→ Brief
Lay out every line of the material below as a Markdown table with the columns "No." and "Line", numbering the rows in order and leaving out blank lines. Leave the pictures out.

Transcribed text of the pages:

——

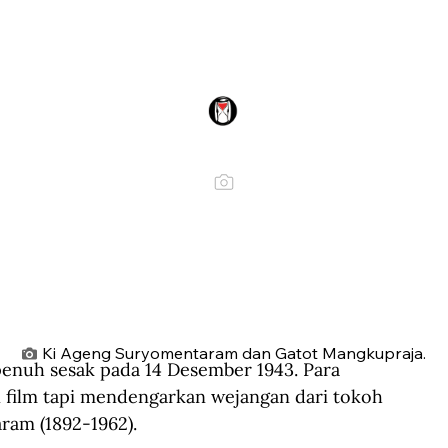
Ki Ageng Suryomentaram dan Gatot Mangkupraja.
enuh sesak pada 14 Desember 1943. Para 
ilm tapi mendengarkan wejangan dari tokoh 
ram (1892-1962).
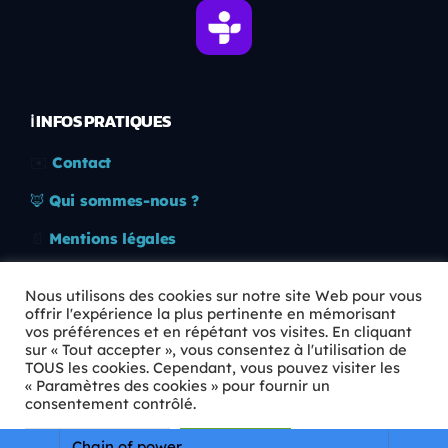
ℹ️ INFOS PRATIQUES
✉️
Contact
🦊
Qui sommes-nous ?
📄
Mentions légales
🔒
Confidentialité
Nous utilisons des cookies sur notre site Web pour vous
offrir l'expérience la plus pertinente en mémorisant
🛡️
RGPD
vos préférences et en répétant vos visites. En cliquant
sur « Tout accepter », vous consentez à l'utilisation de
Copyright © 2026 Animkids. Tous droits réservés.
TOUS les cookies. Cependant, vous pouvez visiter les
« Paramètres des cookies » pour fournir un
consentement contrôlé.
Paramètres Cookie
Tout accepter
Chain of power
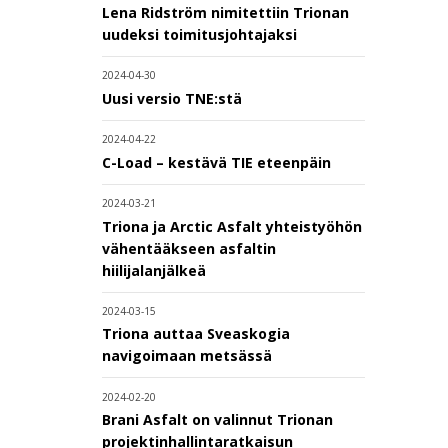
Lena Ridström nimitettiin Trionan
uudeksi toimitusjohtajaksi
2024-04-30
Uusi versio TNE:stä
2024-04-22
C-Load – kestävä TIE eteenpäin
2024-03-21
Triona ja Arctic Asfalt yhteistyöhön
vähentääkseen asfaltin
hiilijalanjälkeä
2024-03-15
Triona auttaa Sveaskogia
navigoimaan metsässä
2024-02-20
Brani Asfalt on valinnut Trionan
projektinhallintaratkaisun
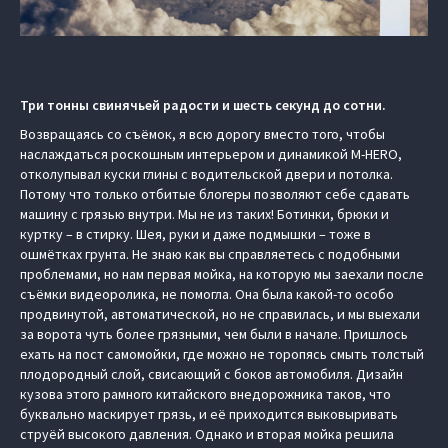
Три тонны свинячьей радости и шесть секунд до сотни.
Возвращаясь со съёмок, я всю дорогу вместо того, чтобы
наслаждаться роскошным интерьером и динамикой M‑HERO,
отколупывал куски глины с водительской двери и потолка.
Потому что только отбитые блогеры позволяют себе сдавать
машину с грязью внутри. Мы не из таких! Ботинки, брюки и
куртку – в стирку. Шея, руки и даже подмышки – тоже в
ошмётках грунта. Не знаю как вы справляетесь с подобными
проблемами, но нам первая мойка, на которую мы заехали после
съёмки видеоролика, не помогла. Она была какой-то особо
продвинутой, автоматической, но не справилась, и мы выехали
за ворота чуть более грязными, чем были в начале. Пришлось
ехать на пост самомойки, где можно не торопясь смыть толстый
плодородный слой, свисающий с боков автомобиля. Дизайн
кузова этого рамного китайского внедорожника таков, что
буквально маскирует грязь, и её приходится выковыривать
струёй высокого давления. Однако и вторая мойка решила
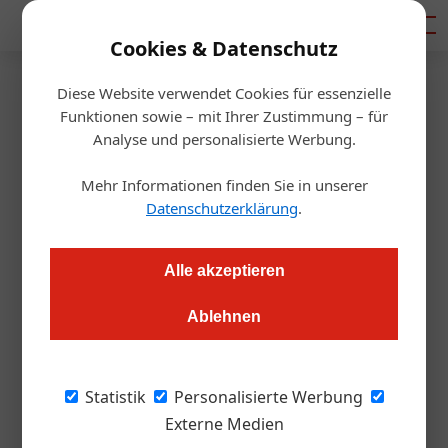
Mediadaten
Cookies & Datenschutz
Diese Website verwendet Cookies für essenzielle
Startseite
/
Handel & Hersteller
Funktionen sowie – mit Ihrer Zustimmung – für
Weinfestival
Analyse und personalisierte Werbung.
Jubiläum: 30. Tour de Vin
Mehr Informationen finden Sie in unserer
Datenschutzerklärung
.
Markus Höller
03.05.2024, 11:26 Uhr
Alle akzeptieren
Ein großartiges Jubiläum feiert die Tour de Vin der
Traditionsweingüter (ÖTW) von 3. bis 5. Mai 2024: Sie findet
Ablehnen
zum 30. Mal statt! Und das bringt auch einige Neuigkeiten mit
sich...
Statistik
Personalisierte Werbung
Externe Medien
Den Auftakt bildet eine Weindegustation am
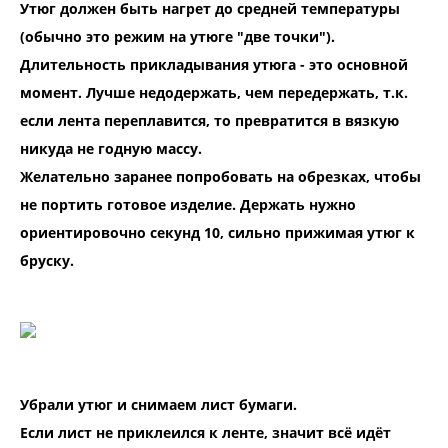
Утюг должен быть нагрет до средней температуры
(обычно это режим на утюге "две точки").
Длительность прикладывания утюга - это основной
момент. Лучше недодержать, чем передержать, т.к.
если лента переплавится, то превратится в вязкую
никуда не годную массу.
Желательно заранее попробовать на обрезках, чтобы
не портить готовое изделие. Держать нужно
ориентировочно секунд 10, сильно прижимая утюг к
бруску.
Убрали утюг и снимаем лист бумаги.
Если лист не приклеился к ленте, значит всё идёт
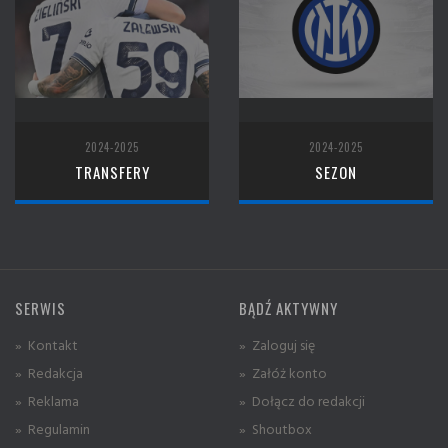
2024-2025
2024-2025
TRANSFERY
SEZON
SERWIS
BĄDŹ AKTYWNY
» Kontakt
» Zaloguj się
» Redakcja
» Załóż konto
» Reklama
» Dołącz do redakcji
» Regulamin
» Shoutbox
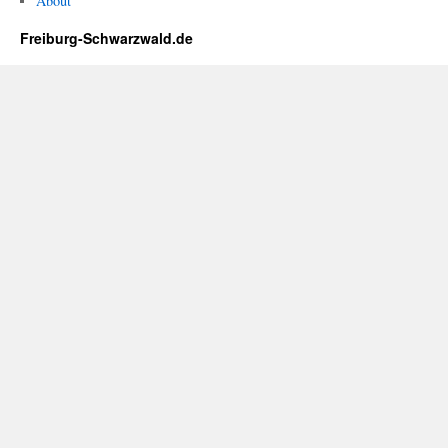
About
Freiburg-Schwarzwald.de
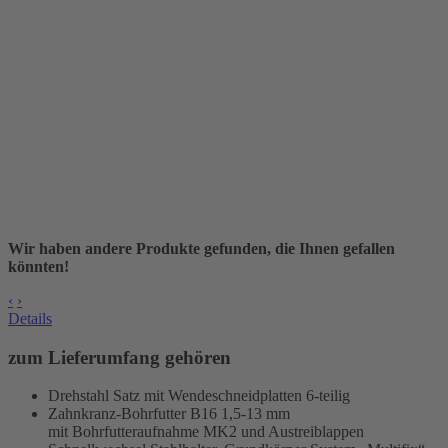
Wir haben andere Produkte gefunden, die Ihnen gefallen
könnten!
‹
›
Details
zum Lieferumfang gehören
Drehstahl Satz mit Wendeschneidplatten 6-teilig
Zahnkranz-Bohrfutter B16 1,5-13 mm
mit Bohrfutteraufnahme MK2 und Austreiblappen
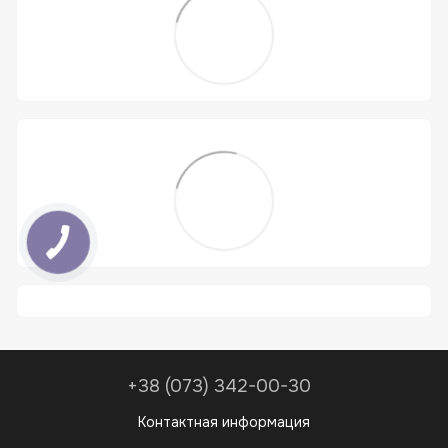
+38 (073) 342-00-30
Контактная информация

——

→ Exercise answer
| No. | Line |
|---|---|
| 1 | Ki Ageng Suryomentaram dan Gatot Mangkupraja. |
| 2 | enuh sesak pada 14 Desember 1943. Para  |
| 3 | ilm tapi mendengarkan wejangan dari tokoh  |
| 4 | ram (1892-1962). |
| 5 | ℹ️ INFOS PRATIQUES |
| 6 | ✉️ |
| 7 | Contact |
| 8 | 🦊 |
| 9 | Qui sommes-nous ? |
| 10 | 📄 |
| 11 | Mentions légales |
| 12 | 🔒 |
| 13 | Confidentialité |
| 14 | Nous utilisons des cookies sur notre site Web pour vous |
| 15 | offrir l'expérience la plus pertinente en mémorisant |
| 16 | 🛡️ |
| 17 | RGPD |
| 18 | vos préférences et en répétant vos visites. En cliquant |
| 19 | sur « Tout accepter », vous consentez à l'utilisation de |
| 20 | Copyright © 2026 Animkids. Tous droits réservés. |
| 21 | TOUS les cookies. Cependant, vous pouvez visiter les |
| 22 | « Paramètres des cookies » pour fournir un |
| 23 | consentement contrôlé. |
| 24 | Paramètres Cookie |
| 25 | Tout accepter |
| 26 | Chain of power |
| 27 | Lena Ridström nimitettiin Trionan |
| 28 | uudeksi toimitusjohtajaksi |
| 29 | 2024-04-30 |
| 30 | Uusi versio TNE:stä |
| 31 | 2024-04-22 |
| 32 | C-Load – kestävä TIE eteenpäin |
| 33 | 2024-03-21 |
| 34 | Triona ja Arctic Asfalt yhteistyöhön |
| 35 | vähentääkseen asfaltin |
| 36 | hiilijalanjälkeä |
| 37 | 2024-03-15 |
| 38 | Triona auttaa Sveaskogia |
| 39 | navigoimaan metsässä |
| 40 | 2024-02-20 |
| 41 | Brani Asfalt on valinnut Trionan |
| 42 | projektinhallintaratkaisun |
| 43 | Три тонны свинячьей радости и шесть секунд до сотни. |
| 44 | Возвращаясь со съёмок, я всю дорогу вместо того, чтобы |
| 45 | наслаждаться роскошным интерьером и динамикой M‑HERO, |
| 46 | отколупывал куски глины с водительской двери и потолка. |
| 47 | Потому что только отбитые блогеры позволяют себе сдавать |
| 48 | машину с грязью внутри. Мы не из таких! Ботинки, брюки и |
| 49 | куртку – в стирку. Шея, руки и даже подмышки – тоже в |
| 50 | ошмётках грунта. Не знаю как вы справляетесь с подобными |
| 51 | проблемами, но нам первая мойка, на которую мы заехали после |
| 52 | съёмки видеоролика, не помогла. Она была какой-то особо |
| 53 | продвинутой, автоматической, но не справилась, и мы выехали |
| 54 | за ворота чуть более грязными, чем были в начале. Пришлось |
| 55 | ехать на пост самомойки, где можно не торопясь смыть толстый |
| 56 | плодородный слой, свисающий с боков автомобиля. Дизайн |
| 57 | кузова этого рамного китайского внедорожника таков, что |
| 58 | буквально маскирует грязь, и её приходится выковыривать |
| 59 | струёй высокого давления. Однако и вторая мойка решила |
| 60 | Mediadaten |
| 61 | Cookies & Datenschutz |
| 62 | Diese Website verwendet Cookies für essenzielle |
| 63 | Startseite |
| 64 | / |
| 65 | Handel & Hersteller |
| 66 | Funktionen sowie – mit Ihrer Zustimmung – für |
| 67 | Weinfestival |
| 68 | Analyse und personalisierte Werbung. |
| 69 | Jubiläum: 30. Tour de Vin |
| 70 | Mehr Informationen finden Sie in unserer |
| 71 | Datenschutzerklärung |
| 72 | . |
| 73 | Markus Höller |
| 74 | 03.05.2024, 11:26 Uhr |
| 75 | Alle akzeptieren |
| 76 | Ein großartiges Jubiläum feiert die Tour de Vin der |
| 77 | Traditionsweingüter (ÖTW) von 3. bis 5. Mai 2024: Sie findet |
| 78 | Ablehnen |
| 79 | zum 30. Mal statt! Und das bringt auch einige Neuigkeiten mit |
| 80 | sich... |
| 81 | Statistik |
| 82 | Personalisierte Werbung |
| 83 | Externe Medien |
| 84 | Den Auftakt bildet eine Weindegustation am |
| 85 | Утюг должен быть нагрет до средней температуры |
| 86 | (обычно это режим на утюге "две точки"). |
| 87 | Длительность прикладывания утюга - это основной |
| 88 | момент. Лучше недодержать, чем передержать, т.к. |
| 89 | если лента переплавится, то превратится в вязкую |
| 90 | никуда не годную массу. |
| 91 | Желательно заранее попробовать на обрезках, чтобы |
| 92 | не портить готовое изделие. Держать нужно |
| 93 | ориентировочно секунд 10, сильно прижимая утюг к |
| 94 | бруску. |
| 95 | Убрали утюг и снимаем лист бумаги. |
| 96 | Если лист не приклеился к ленте, значит всё идёт |
| 97 | 2024-2025 |
| 98 | 2024-2025 |
| 99 | TRANSFERY |
| 100 | SEZON |
| 101 | SERWIS |
| 102 | BĄDŹ AKTYWNY |
| 103 | » Kontakt |
| 104 | » Zaloguj się |
| 105 | » Redakcja |
| 106 | » Załóż konto |
| 107 | » Reklama |
| 108 | » Dołącz do redakcji |
| 109 | » Regulamin |
| 110 | » Shoutbox |
| 111 | About |
| 112 | Freiburg-Schwarzwald.de |
| 113 | Wir haben andere Produkte gefunden, die Ihnen gefallen |
| 114 | könnten! |
| 115 | ‹ |
| 116 | › |
| 117 | Details |
| 118 | zum Lieferumfang gehören |
| 119 | Drehstahl Satz mit Wendeschneidplatten 6-teilig |
| 120 | Zahnkranz-Bohrfutter B16 1,5-13 mm |
| 121 | mit Bohrfutteraufnahme MK2 und Austreiblappen |
| 122 | +38 (073) 342-00-30 |
| 123 | Контактная информация |